Agents and agencies that offer in-service education include the national and regional advisers, School Support Services, and language associations. These agencies offer professional development opportunities, including workshops, courses, in-school support, personal contact, and visits where teachers meet together off-site or at a local school. Native speakers and language assistants can provide classroom assistance for language learning, working alongside the teacher.

Professional development can help teachers of languages:

  • to integrate the learning strands at each curriculum level;
  • to affirm the use of language with their students;
  • to create opportunities in specific contexts for meaningful communication in the language;
  • to respond to students' individual learning needs and strengths.

Where possible, professional development needs to include opportunities for teachers to hear and use the language they are teaching in its natural setting. This allows them to build both their proficiency and their ability to convey the vitality of the language to their students.

The goal is for the student to communicate effectively in a range of contexts, both orally and in writing, with other speakers and users of the language.

    ...students will need explanation, modeling, coaching, and other forms of assistance from their teachers, but... this teacher structuring and scaffolding of students' task engagement will be faded as the students' expertise develops.
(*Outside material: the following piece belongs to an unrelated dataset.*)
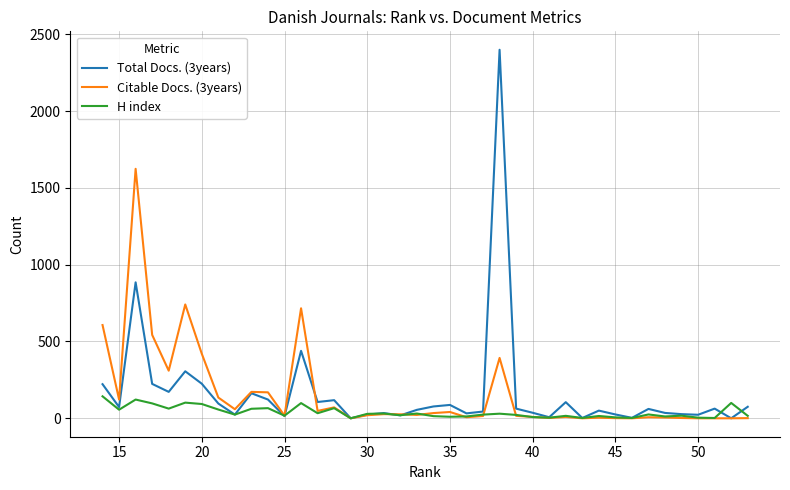

Which has a higher value, 11 or 10?

11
Eventually, students should become able to autonomously use what they are learning and regulate their own productive task engagement.

J. Brophy (2001), as quoted in Learning Languages, page 41

Effective professional development for teachers

There is clear evidence that effective professional development needs to:

  • establish links between theory and practice;
  • be relevant to and owned by teachers and focus on their everyday concerns;
  • involve "situated" learning, that is, learning located in the real world of teachers.

Effective professional development leads ultimately to a change in teachers' knowledge, beliefs, and expectations so that pedagogical practice is modified and transformed.